Tal vez habrá que volver a pensar, como propone Serres, la educación entera. Porque, ¿cómo se “educa” a quien a menudo maneja datos a los que el mismo profesor no accede, por no mencionar su pasmoso control sobre todo los dispositivos? ¿Cómo se le enseña esos que a menudo creen que conseguir un dato equivale a haber aprendido?
Según el reconocido pedagogo ingles Ken Robinson, el problema central radica en que estamos enviando chicos del siglo XXI a una institución que-como la escuela- es un auténtico fósil social. Un espacio pensado con la cabeza y las necesidades de hace 300 años y para jóvenes y realidades que hoy sencillamente no existen más. Y los chicos bostezan, claro.

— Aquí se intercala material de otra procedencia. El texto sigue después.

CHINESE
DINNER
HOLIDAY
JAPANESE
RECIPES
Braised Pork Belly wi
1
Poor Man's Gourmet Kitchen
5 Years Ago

Frente a esto, Robinson propone barajar de nuevo empezando, claro, por una redefinición del rol docente. Algo así como maestros y profesores 3.0, que entiendan claramente que hoy deben dejar de ser meros transmisores para convertirse en productores y estimuladores. “Hoy hay una crisis de sentido que lo atraviesa todo, y la escuela no es la excepción”, confirma Korinfeld.
“Para los docentes hoy el lugar de transmisor queda en segundo plano y pasa al frente el ejercicio de selección, de búsqueda y de valoración crítica respecto de la producción de conocimiento”, asegura. Habrá que ver entonces si los adultos logran crear- y pronto- un vínculo real con los representantes de una generación que, no por casualidad, muchos ya tachan de “mutante”. Y cuyo lenguaje, todavía, la institución escolar no parece hablar con fluidez.